D. E. Shaw & Co., L.P. is a global investment management firm founded in 1988 by David E. Shaw and based in New York City. The firm has offices in New York, Hong Kong, Hyderabad, Shanghai and Tokyo. The company has made investments in technology, wind power, real estate, and financial services firms. The subsidiaries of the company acquired the toy store FAO Schwarz and eToys.com.

The firm was founded by David E. Shaw, a former Columbia University faculty member, and has more than 1,300 employees.

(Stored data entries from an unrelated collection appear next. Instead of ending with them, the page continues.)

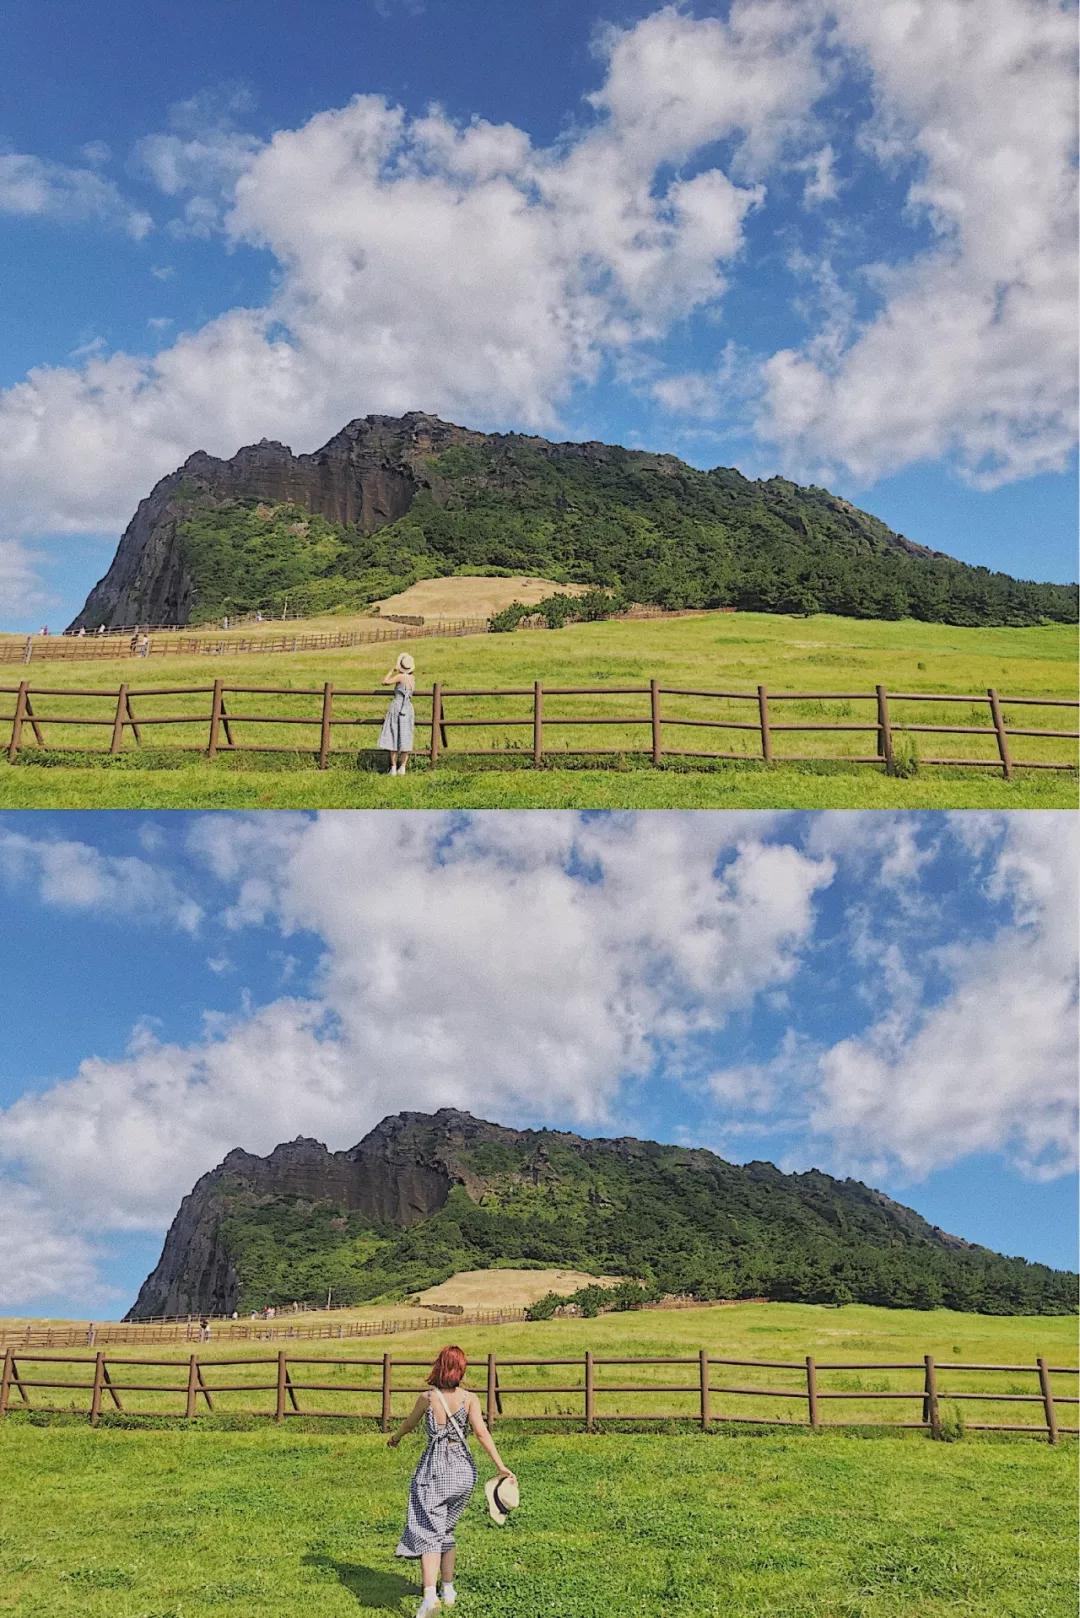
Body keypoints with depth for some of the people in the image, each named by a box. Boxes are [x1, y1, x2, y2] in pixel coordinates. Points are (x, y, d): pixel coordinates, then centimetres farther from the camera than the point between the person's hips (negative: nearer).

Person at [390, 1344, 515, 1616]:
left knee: (428, 1532, -4)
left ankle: (430, 1594, -22)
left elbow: (409, 1424, 12)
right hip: (463, 1468, 3)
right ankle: (448, 1589, 28)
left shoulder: (428, 1397, -5)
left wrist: (395, 1438, 33)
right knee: (446, 1529, 22)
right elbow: (481, 1432, -14)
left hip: (434, 1469, -3)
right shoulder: (469, 1398, -4)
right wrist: (501, 1466, -16)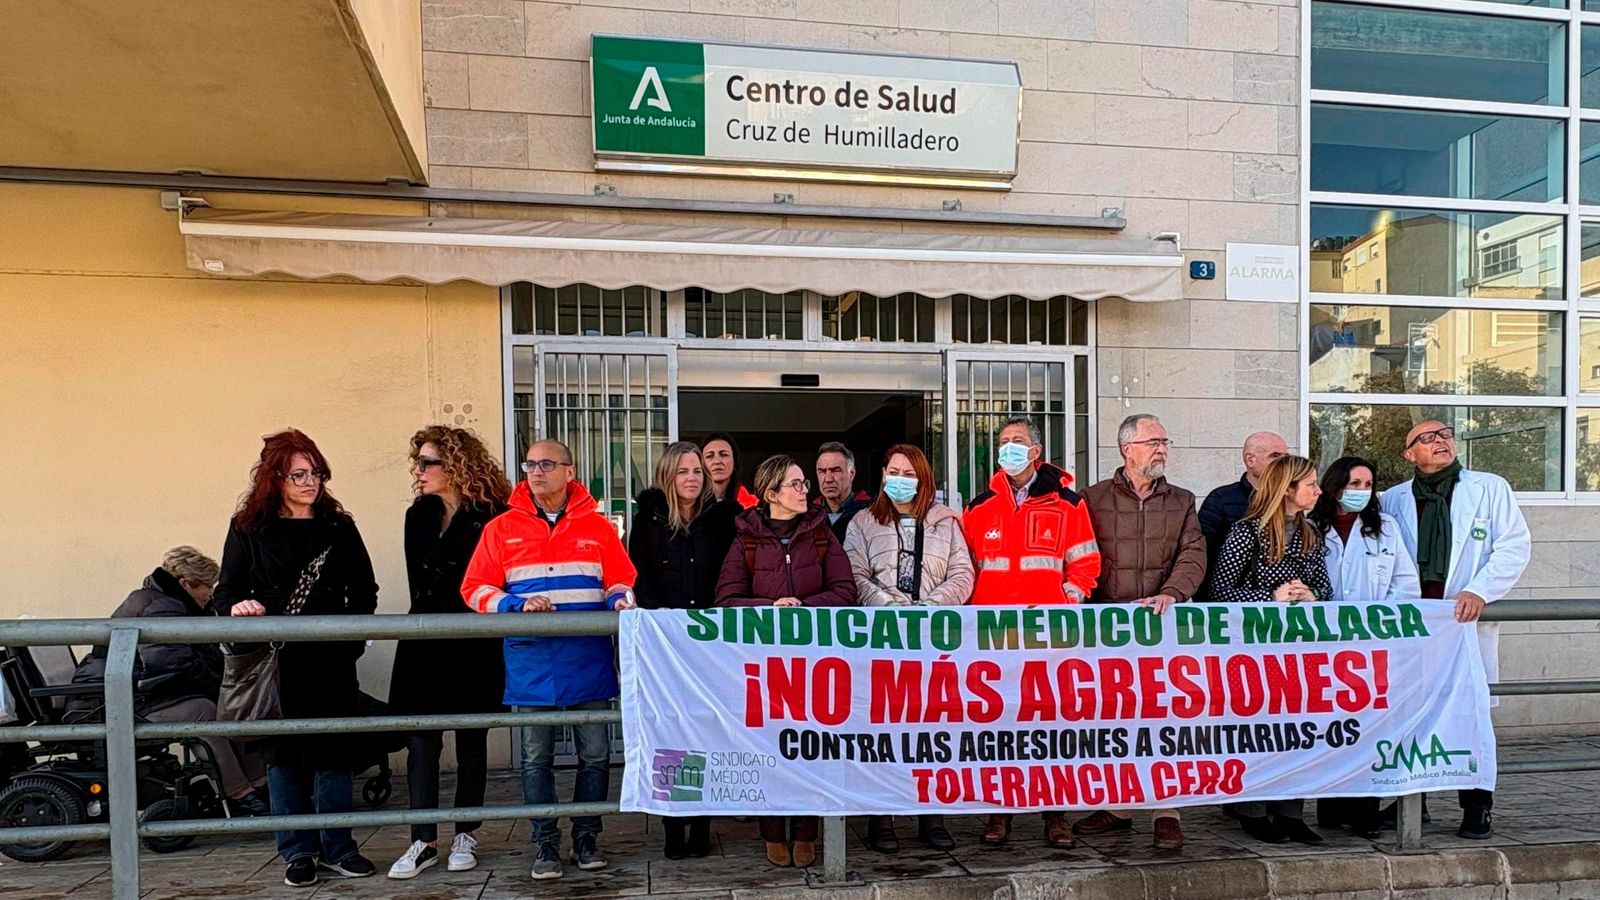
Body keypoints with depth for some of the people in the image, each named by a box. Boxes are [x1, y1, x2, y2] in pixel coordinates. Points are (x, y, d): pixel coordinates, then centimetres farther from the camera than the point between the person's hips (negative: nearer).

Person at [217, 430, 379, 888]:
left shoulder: (339, 527, 8)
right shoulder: (248, 529, 4)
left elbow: (365, 591, 12)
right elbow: (225, 593, 4)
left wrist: (353, 634, -2)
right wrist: (239, 607, -18)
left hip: (331, 661, 1)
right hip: (273, 662, -1)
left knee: (334, 754, 5)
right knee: (283, 755, 6)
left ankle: (337, 847, 19)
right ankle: (298, 851, 19)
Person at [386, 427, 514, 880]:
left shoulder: (490, 517, -9)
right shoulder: (418, 516, 8)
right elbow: (418, 583, 12)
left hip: (474, 645, -4)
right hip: (424, 643, 4)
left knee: (470, 741, 8)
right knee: (421, 741, 2)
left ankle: (465, 836, 21)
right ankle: (423, 842, 10)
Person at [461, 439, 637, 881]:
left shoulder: (597, 526, 6)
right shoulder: (502, 528, 5)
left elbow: (620, 582, 10)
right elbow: (475, 589, 1)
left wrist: (619, 600, -13)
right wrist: (517, 605, -15)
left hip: (590, 661, 1)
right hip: (531, 664, 0)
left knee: (595, 755, 7)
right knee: (536, 759, 7)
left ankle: (586, 838, 22)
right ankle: (545, 844, 20)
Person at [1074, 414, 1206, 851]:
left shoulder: (1182, 502, 13)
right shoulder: (1093, 499, 7)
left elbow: (1193, 555, 1)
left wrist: (1171, 593, -16)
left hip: (1162, 625, 1)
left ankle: (1166, 813, 7)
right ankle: (1116, 806, 18)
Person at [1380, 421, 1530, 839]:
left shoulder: (1490, 488, 7)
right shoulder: (1394, 499, 12)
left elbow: (1514, 546, 0)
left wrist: (1479, 591, -12)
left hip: (1468, 620, -2)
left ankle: (1477, 810, 13)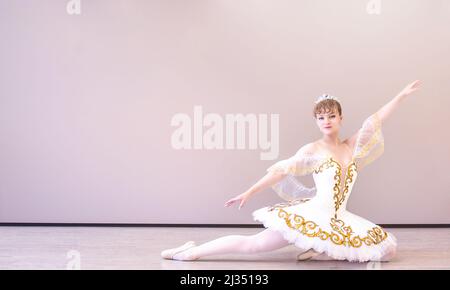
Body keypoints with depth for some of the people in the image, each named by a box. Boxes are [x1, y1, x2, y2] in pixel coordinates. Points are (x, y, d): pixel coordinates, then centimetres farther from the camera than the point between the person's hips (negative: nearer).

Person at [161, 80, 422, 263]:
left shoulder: (352, 147, 10)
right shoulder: (313, 150, -1)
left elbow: (376, 120, 8)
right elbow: (281, 171, -4)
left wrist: (403, 95, 6)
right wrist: (249, 192, -8)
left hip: (339, 220, 5)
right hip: (310, 214, -5)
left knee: (388, 250, -3)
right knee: (252, 245, -13)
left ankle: (323, 251, -3)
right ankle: (193, 251, -6)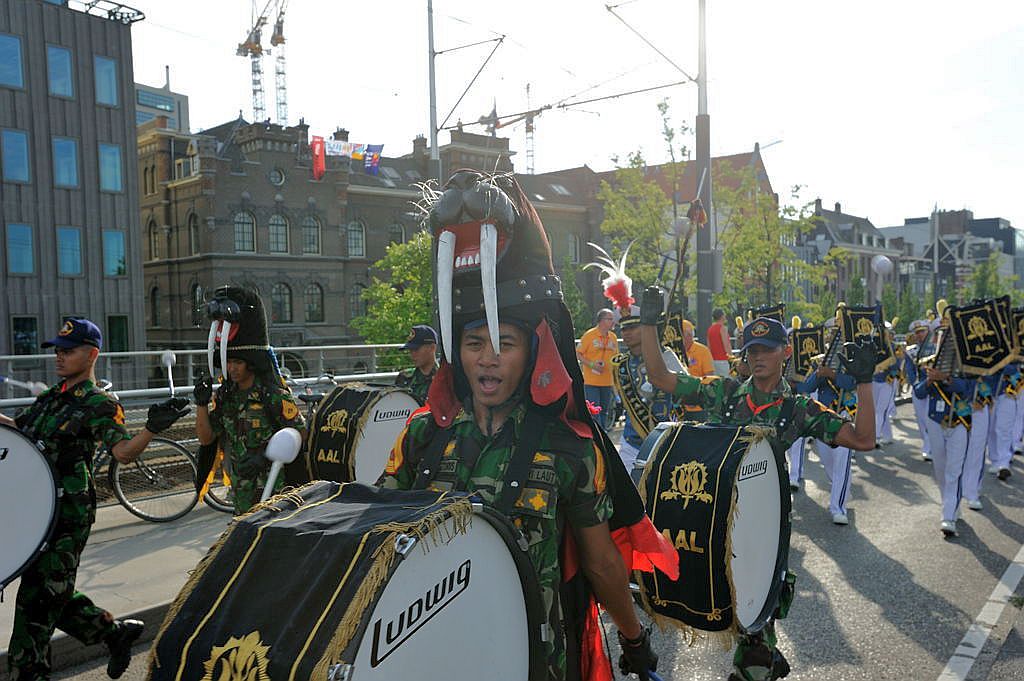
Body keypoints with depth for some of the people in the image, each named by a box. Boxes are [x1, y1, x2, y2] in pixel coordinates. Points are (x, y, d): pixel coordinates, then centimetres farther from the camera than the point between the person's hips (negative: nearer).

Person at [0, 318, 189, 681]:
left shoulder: (99, 404, -10)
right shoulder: (50, 398, 13)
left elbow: (123, 451, -21)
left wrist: (153, 427, -38)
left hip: (68, 515, -8)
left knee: (36, 600, -2)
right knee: (53, 596, 17)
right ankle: (117, 632, 31)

David Shaw directed the company from 1988 to 2001 but by 2010, the firm's management structure evolved into a six-member executive committee.

In 1997, the firm returned capital to most of its early investors in favor of a structured credit facility of nearly $2 billion from Bank of America, with terms that allowed D.E. Shaw & Co. to keep a higher fraction of profits than hedge fund investors normally allow. After the Russian debt default in 1998, the company suffered losses in its fixed-income trading.

In December 2003, a subsidiary of one of the company's funds acquired the toy store FAO Schwarz, which reopened for business in New York and Las Vegas in the fall of 2004. In the same year, D. E. Shaw affiliate, Laminar Portfolios, acquired the online assets of KB Toys, which continued operating as eToys.com. In August 2004, D. E. Shaw & Co., along with MIC Capital, proposed to inject $50M into the bankrupt WCI Steel. In December 2004, D.E. Shaw & Co. bought 6.6% of USG Corp, a wallboard manufacturer seeking bankruptcy protection as a result of rising asbestos liabilities.

In 2006, Lawrence Summers became managing director at D.E. Shaw & Co. and left in 2008, receiving $5.2 million in compensation for that period. In late 2009 during the Financial Crisis it was reported that D.E. Shaw & Co. had set up a Portfolio Acquisitions Unit, the aim of which was to acquire illiquid assets from rival hedge funds.